For week of March 19:

Spring will start a bit soggy, but there’s still plenty to do between showers:

* Fertilize roses, annual flowers and berries as spring growth begins to appear.

* Watch out for aphids. Wash off plants with strong blast from the hose.

* Pull weeds now! Don’t let them get started. Take a hoe and whack them as soon as they sprout.

* Prepare summer vegetable beds. Spade in compost and other amendments.

* Prune and fertilize spring-flowering shrubs after bloom.

* Feed camellias at the end of their bloom cycle. Pick up browned and fallen flowers to fight blossom blight.

* Feed citrus trees as they start to blossom.

* Cut back and fertilize perennial herbs to encourage new growth.

* Seed and renovate the lawn (if you still have one). Feed cool-season grasses such as bent, blue, rye and fescue with a slow-release fertilizer. Check the irrigation system and perform maintenance.
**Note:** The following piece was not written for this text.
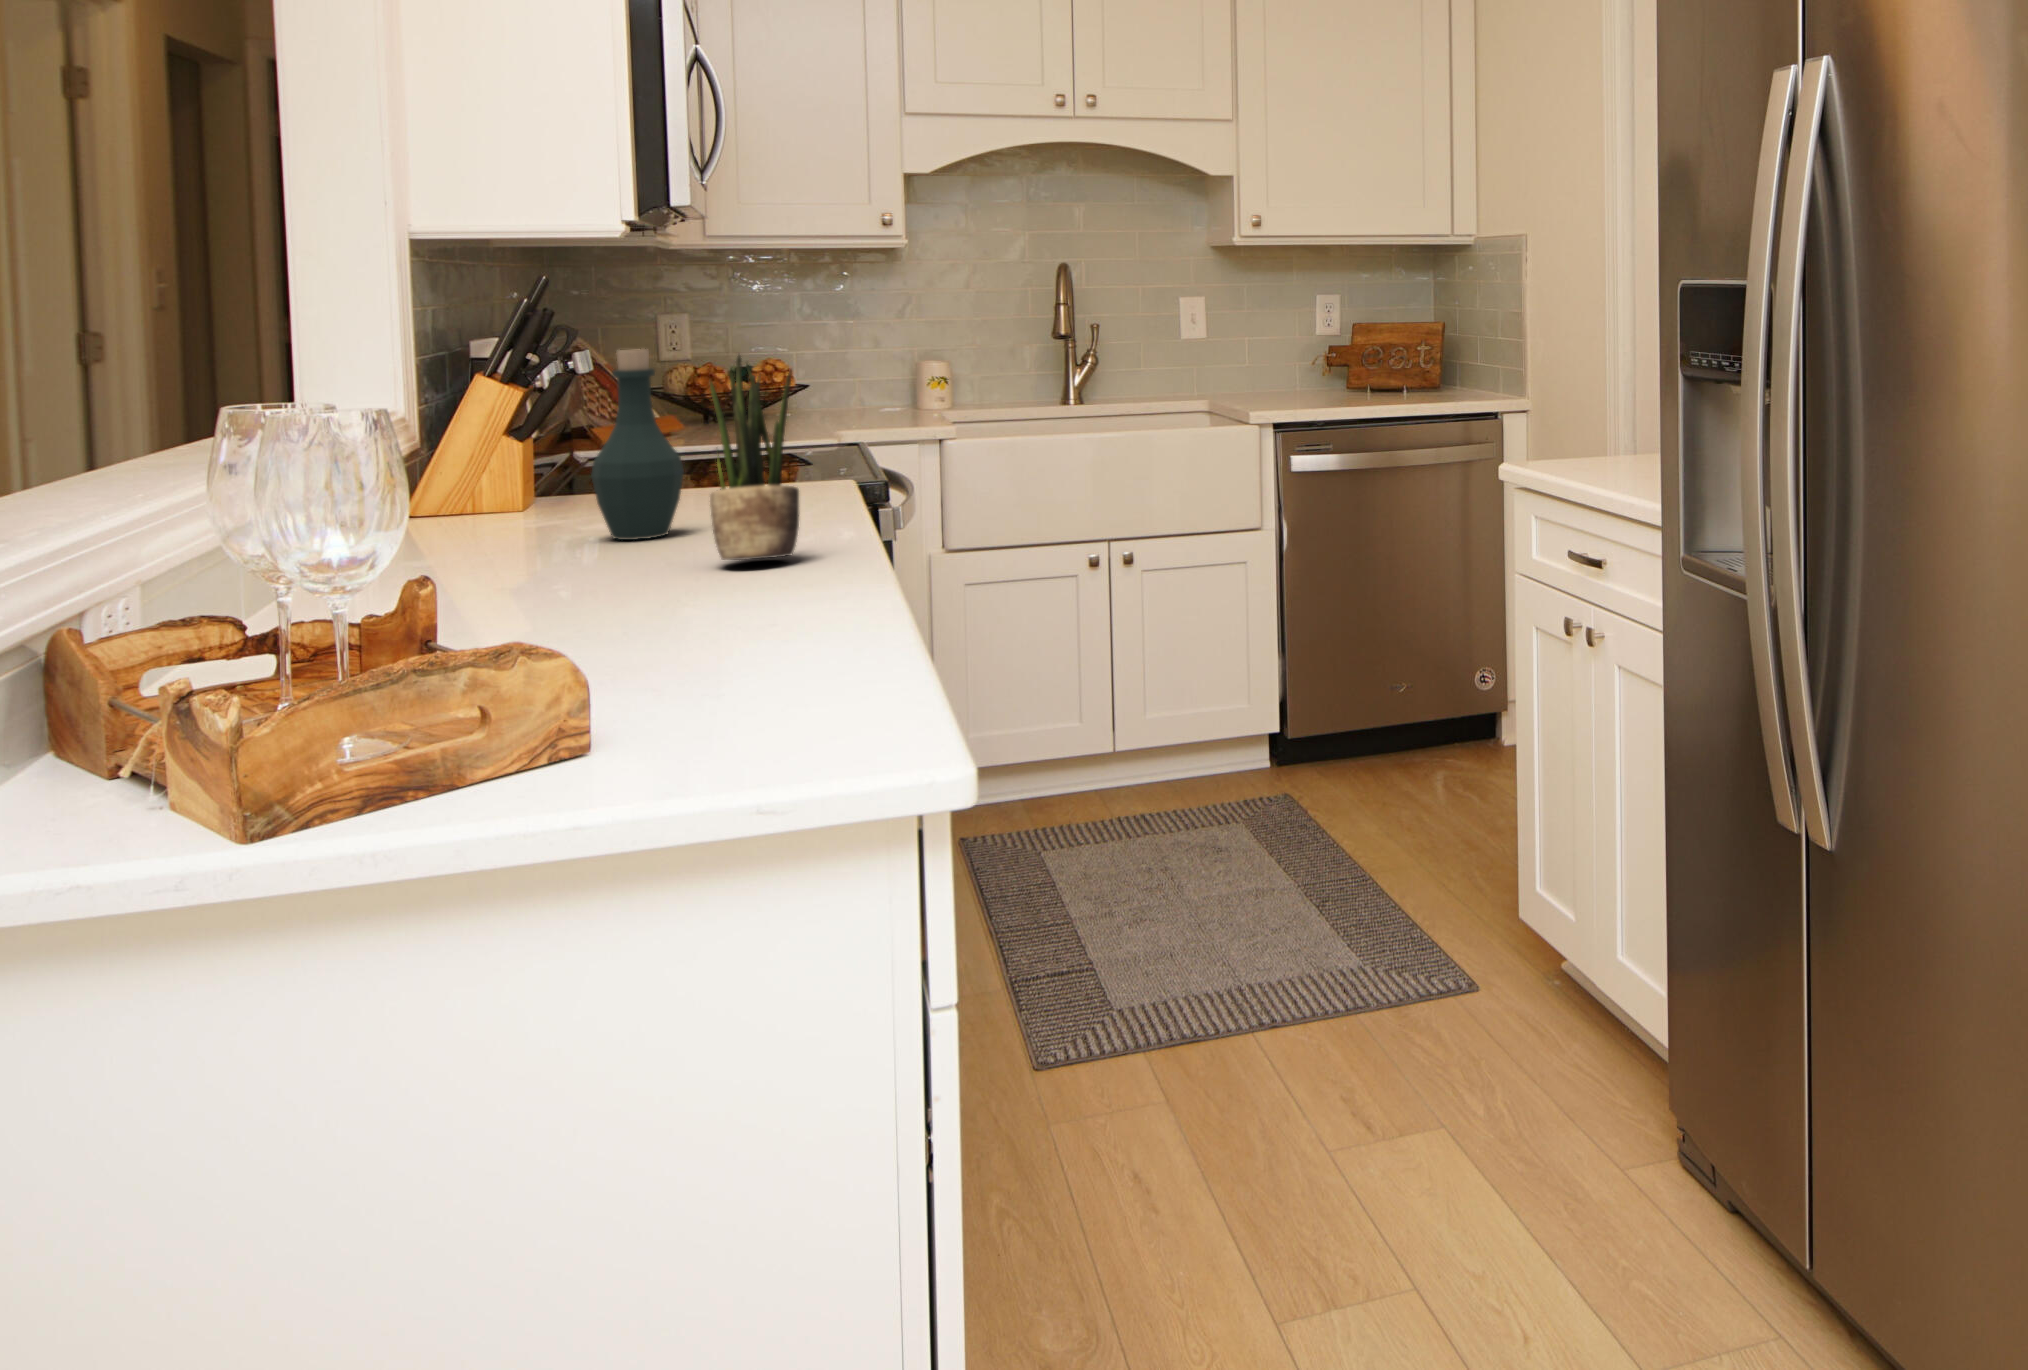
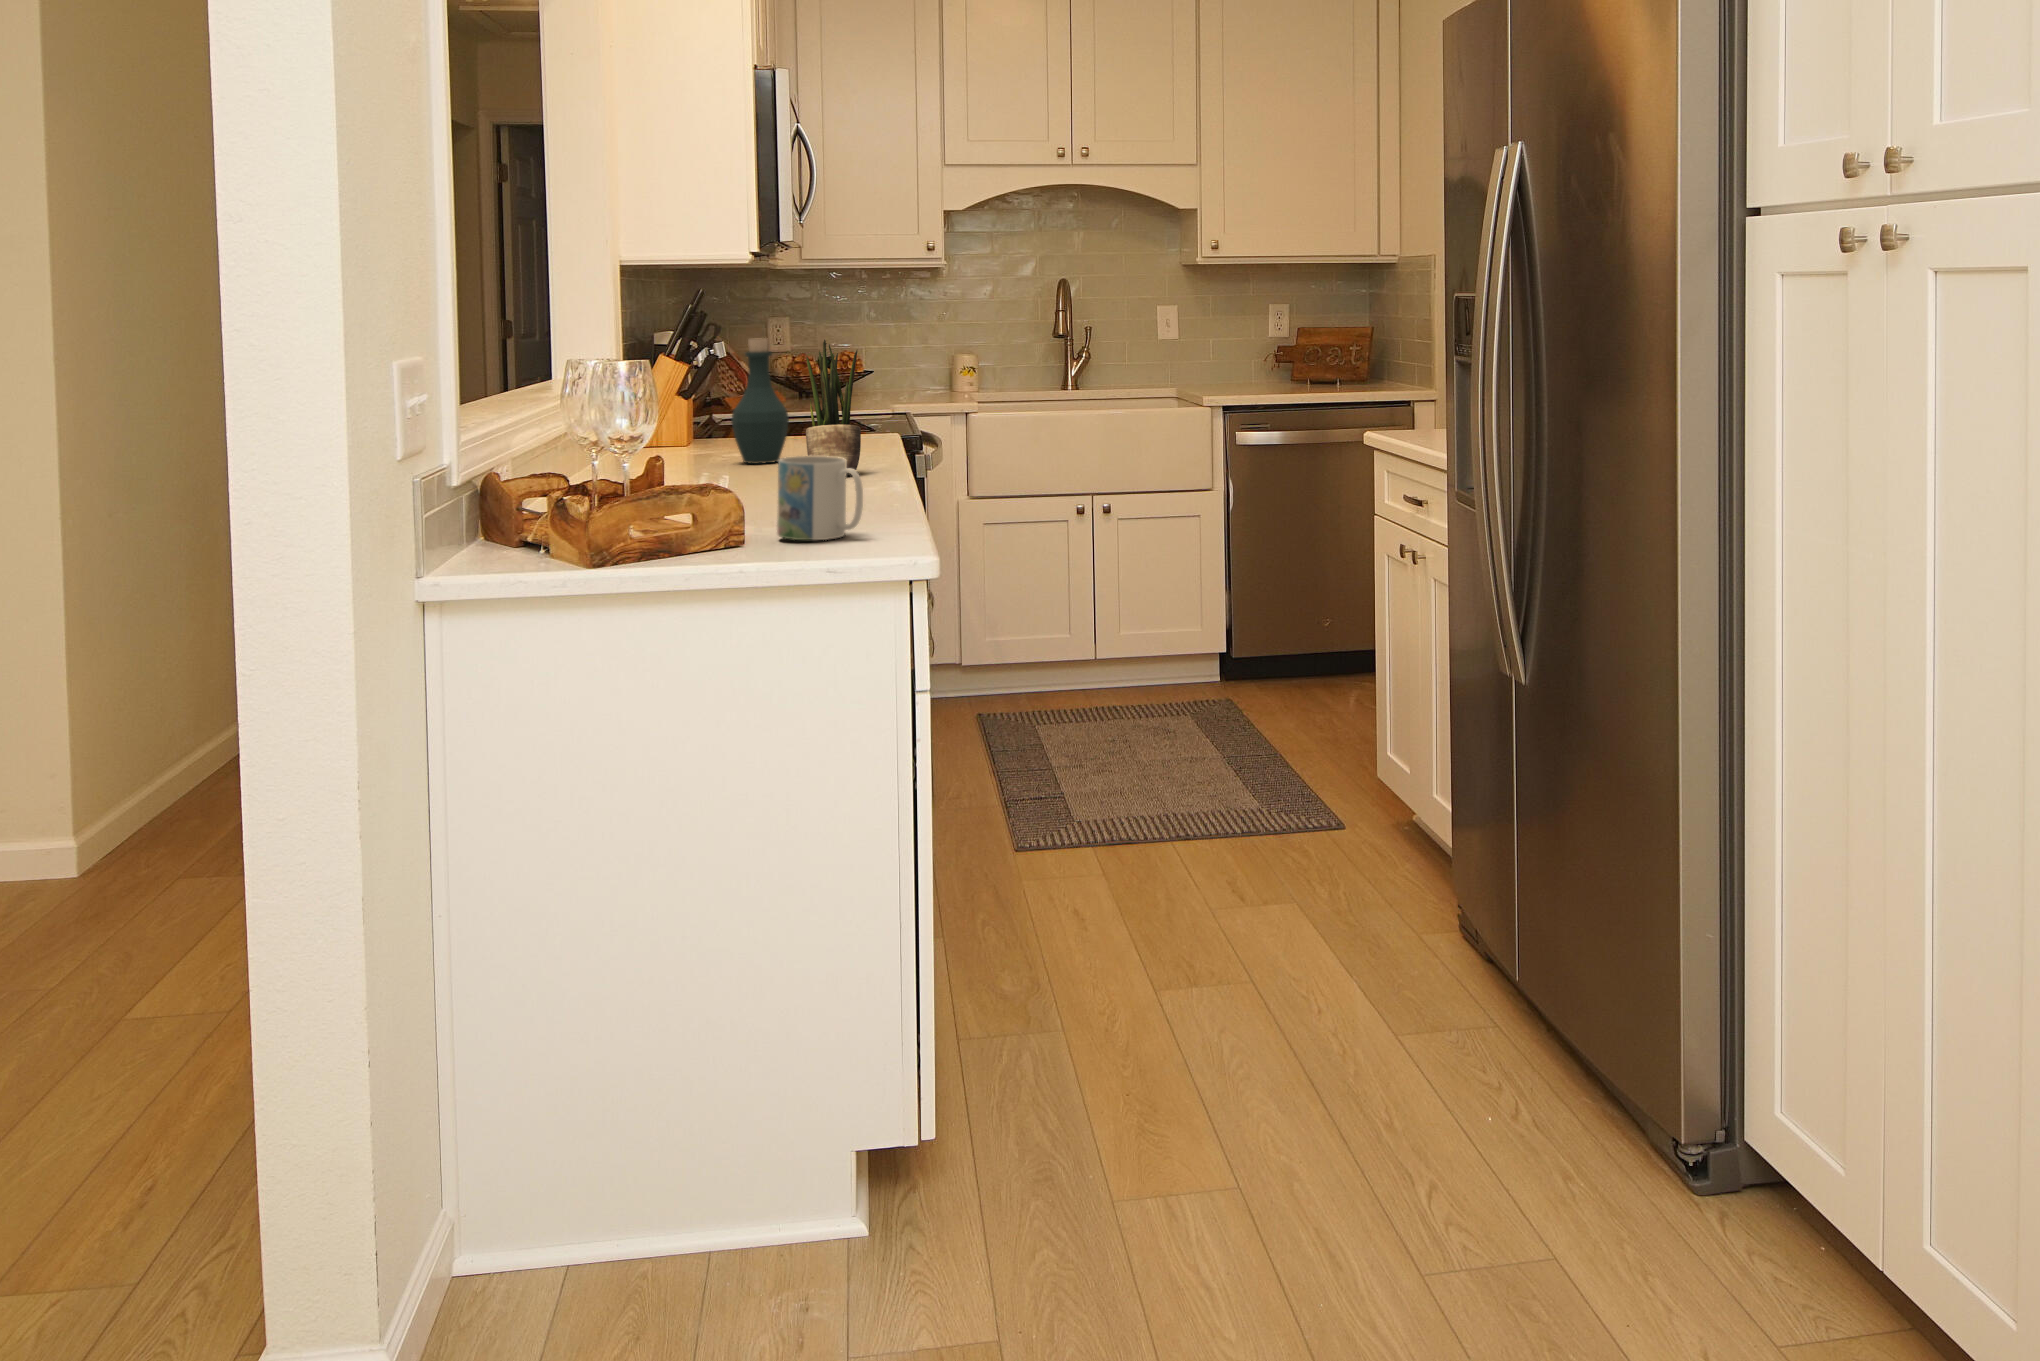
mug: none [655,575,818,737] -> present [777,456,863,540]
Make sure sprinkler heads are turned toward the lawn, not the sidewalk.

* In the vegetable garden, transplant lettuce and kale.

* Seed chard and beets directly into the ground.

* Plant summer bulbs, including gladiolus, tuberous begonias and callas. Also plant dahlia tubers.

* Shop for perennials. Many varieties are available in local nurseries and at plant events. They can be transplanted now while the weather remains relatively cool.